PROBLEM DETAILS: Copy each of the following items word for word, keeping every line as it appears.

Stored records
-------------------------

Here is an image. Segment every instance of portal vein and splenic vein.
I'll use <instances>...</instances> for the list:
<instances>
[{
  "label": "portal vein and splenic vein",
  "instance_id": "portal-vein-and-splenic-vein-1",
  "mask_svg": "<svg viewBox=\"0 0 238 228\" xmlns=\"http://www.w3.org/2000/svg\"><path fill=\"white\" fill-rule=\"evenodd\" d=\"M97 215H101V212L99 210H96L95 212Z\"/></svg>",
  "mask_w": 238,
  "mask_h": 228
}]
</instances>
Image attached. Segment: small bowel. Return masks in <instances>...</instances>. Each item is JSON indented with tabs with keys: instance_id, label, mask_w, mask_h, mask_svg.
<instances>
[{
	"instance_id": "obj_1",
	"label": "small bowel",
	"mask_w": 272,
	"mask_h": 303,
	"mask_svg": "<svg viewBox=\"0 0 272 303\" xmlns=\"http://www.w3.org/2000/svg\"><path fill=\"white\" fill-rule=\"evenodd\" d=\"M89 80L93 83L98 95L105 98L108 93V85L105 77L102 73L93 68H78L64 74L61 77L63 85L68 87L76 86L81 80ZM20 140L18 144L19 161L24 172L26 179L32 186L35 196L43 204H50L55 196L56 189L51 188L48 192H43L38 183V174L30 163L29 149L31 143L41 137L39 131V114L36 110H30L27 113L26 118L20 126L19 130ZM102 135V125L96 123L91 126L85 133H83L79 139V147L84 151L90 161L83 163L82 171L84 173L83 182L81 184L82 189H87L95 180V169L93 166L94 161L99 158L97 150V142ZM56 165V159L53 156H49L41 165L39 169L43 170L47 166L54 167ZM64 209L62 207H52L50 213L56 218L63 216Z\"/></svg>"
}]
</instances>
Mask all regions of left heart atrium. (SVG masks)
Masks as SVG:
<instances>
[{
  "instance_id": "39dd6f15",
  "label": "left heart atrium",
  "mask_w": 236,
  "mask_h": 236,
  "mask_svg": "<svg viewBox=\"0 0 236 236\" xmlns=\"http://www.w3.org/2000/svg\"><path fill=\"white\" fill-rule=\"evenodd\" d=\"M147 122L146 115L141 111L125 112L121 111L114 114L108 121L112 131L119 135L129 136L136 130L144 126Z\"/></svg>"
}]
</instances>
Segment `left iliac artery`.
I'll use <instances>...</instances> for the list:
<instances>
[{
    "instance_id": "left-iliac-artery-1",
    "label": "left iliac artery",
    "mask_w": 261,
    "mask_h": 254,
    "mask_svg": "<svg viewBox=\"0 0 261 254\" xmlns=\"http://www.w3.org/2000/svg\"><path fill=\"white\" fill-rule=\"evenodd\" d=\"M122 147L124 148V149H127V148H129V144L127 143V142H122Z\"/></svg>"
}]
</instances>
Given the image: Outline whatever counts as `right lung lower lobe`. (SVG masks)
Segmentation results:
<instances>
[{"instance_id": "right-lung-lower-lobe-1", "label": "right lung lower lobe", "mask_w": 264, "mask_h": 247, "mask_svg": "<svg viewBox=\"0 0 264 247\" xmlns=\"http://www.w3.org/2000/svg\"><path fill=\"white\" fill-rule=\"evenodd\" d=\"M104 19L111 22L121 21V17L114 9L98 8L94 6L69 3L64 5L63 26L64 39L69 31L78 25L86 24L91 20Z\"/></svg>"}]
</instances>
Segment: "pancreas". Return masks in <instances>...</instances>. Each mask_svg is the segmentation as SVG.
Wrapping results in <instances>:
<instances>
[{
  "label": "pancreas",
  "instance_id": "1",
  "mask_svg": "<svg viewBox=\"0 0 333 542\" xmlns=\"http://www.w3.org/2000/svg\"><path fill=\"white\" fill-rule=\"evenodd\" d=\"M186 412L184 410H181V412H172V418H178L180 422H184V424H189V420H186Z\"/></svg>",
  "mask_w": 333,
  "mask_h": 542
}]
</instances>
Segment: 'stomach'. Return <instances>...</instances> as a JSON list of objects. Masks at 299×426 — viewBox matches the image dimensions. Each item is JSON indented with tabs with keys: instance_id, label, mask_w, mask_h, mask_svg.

-------------------------

TASK SOLUTION:
Here is an image. Segment every instance of portal vein and splenic vein.
I'll use <instances>...</instances> for the list:
<instances>
[{
  "label": "portal vein and splenic vein",
  "instance_id": "portal-vein-and-splenic-vein-1",
  "mask_svg": "<svg viewBox=\"0 0 238 228\" xmlns=\"http://www.w3.org/2000/svg\"><path fill=\"white\" fill-rule=\"evenodd\" d=\"M97 215H101V212L99 210H96L95 212Z\"/></svg>",
  "mask_w": 238,
  "mask_h": 228
}]
</instances>
Image attached. Segment: small bowel. Return masks in <instances>...</instances>. Each item is JSON indented with tabs with keys: instance_id, label, mask_w, mask_h, mask_svg.
<instances>
[{
	"instance_id": "obj_1",
	"label": "small bowel",
	"mask_w": 272,
	"mask_h": 303,
	"mask_svg": "<svg viewBox=\"0 0 272 303\" xmlns=\"http://www.w3.org/2000/svg\"><path fill=\"white\" fill-rule=\"evenodd\" d=\"M89 80L93 83L98 95L105 98L108 93V85L105 77L102 73L93 68H78L64 74L61 77L63 85L68 87L76 86L81 80ZM20 140L18 144L19 161L24 172L26 179L32 186L35 196L43 204H50L55 196L56 189L51 188L48 192H43L38 183V174L30 163L29 149L31 143L41 137L39 131V114L36 110H30L27 113L26 118L20 126L19 130ZM102 135V125L96 123L91 126L85 133H83L79 139V147L84 151L90 161L83 163L82 171L84 173L83 182L81 184L82 189H87L95 180V169L93 166L94 161L99 158L97 150V142ZM56 165V159L53 156H49L41 165L39 169L43 170L47 166L54 167ZM64 209L62 207H52L50 213L56 218L63 216Z\"/></svg>"
}]
</instances>
Mask all regions of left heart atrium. (SVG masks)
Masks as SVG:
<instances>
[{
  "instance_id": "39dd6f15",
  "label": "left heart atrium",
  "mask_w": 236,
  "mask_h": 236,
  "mask_svg": "<svg viewBox=\"0 0 236 236\" xmlns=\"http://www.w3.org/2000/svg\"><path fill=\"white\" fill-rule=\"evenodd\" d=\"M147 122L146 115L141 111L125 112L121 111L114 114L108 121L112 131L119 135L129 136L136 130L144 126Z\"/></svg>"
}]
</instances>
Segment `left iliac artery`.
I'll use <instances>...</instances> for the list:
<instances>
[{
    "instance_id": "left-iliac-artery-1",
    "label": "left iliac artery",
    "mask_w": 261,
    "mask_h": 254,
    "mask_svg": "<svg viewBox=\"0 0 261 254\" xmlns=\"http://www.w3.org/2000/svg\"><path fill=\"white\" fill-rule=\"evenodd\" d=\"M122 147L124 148V149H127V148H129V144L127 143V142H122Z\"/></svg>"
}]
</instances>
Given the image: Outline whatever counts as `right lung lower lobe`. (SVG masks)
Segmentation results:
<instances>
[{"instance_id": "right-lung-lower-lobe-1", "label": "right lung lower lobe", "mask_w": 264, "mask_h": 247, "mask_svg": "<svg viewBox=\"0 0 264 247\" xmlns=\"http://www.w3.org/2000/svg\"><path fill=\"white\" fill-rule=\"evenodd\" d=\"M104 19L111 22L121 21V17L114 9L98 8L94 6L69 3L64 5L63 26L64 39L69 31L78 25L86 24L91 20Z\"/></svg>"}]
</instances>
Segment: "pancreas". Return masks in <instances>...</instances>. Each mask_svg is the segmentation as SVG.
Wrapping results in <instances>:
<instances>
[{
  "label": "pancreas",
  "instance_id": "1",
  "mask_svg": "<svg viewBox=\"0 0 333 542\" xmlns=\"http://www.w3.org/2000/svg\"><path fill=\"white\" fill-rule=\"evenodd\" d=\"M186 412L184 410H181V412H172V418H178L180 422H184V424H189V420H186Z\"/></svg>",
  "mask_w": 333,
  "mask_h": 542
}]
</instances>
Segment: 'stomach'. Return <instances>...</instances> as a JSON list of objects. Masks at 299×426 — viewBox matches the image dimensions. Each item is JSON indented with tabs with keys: instance_id, label, mask_w, mask_h, mask_svg.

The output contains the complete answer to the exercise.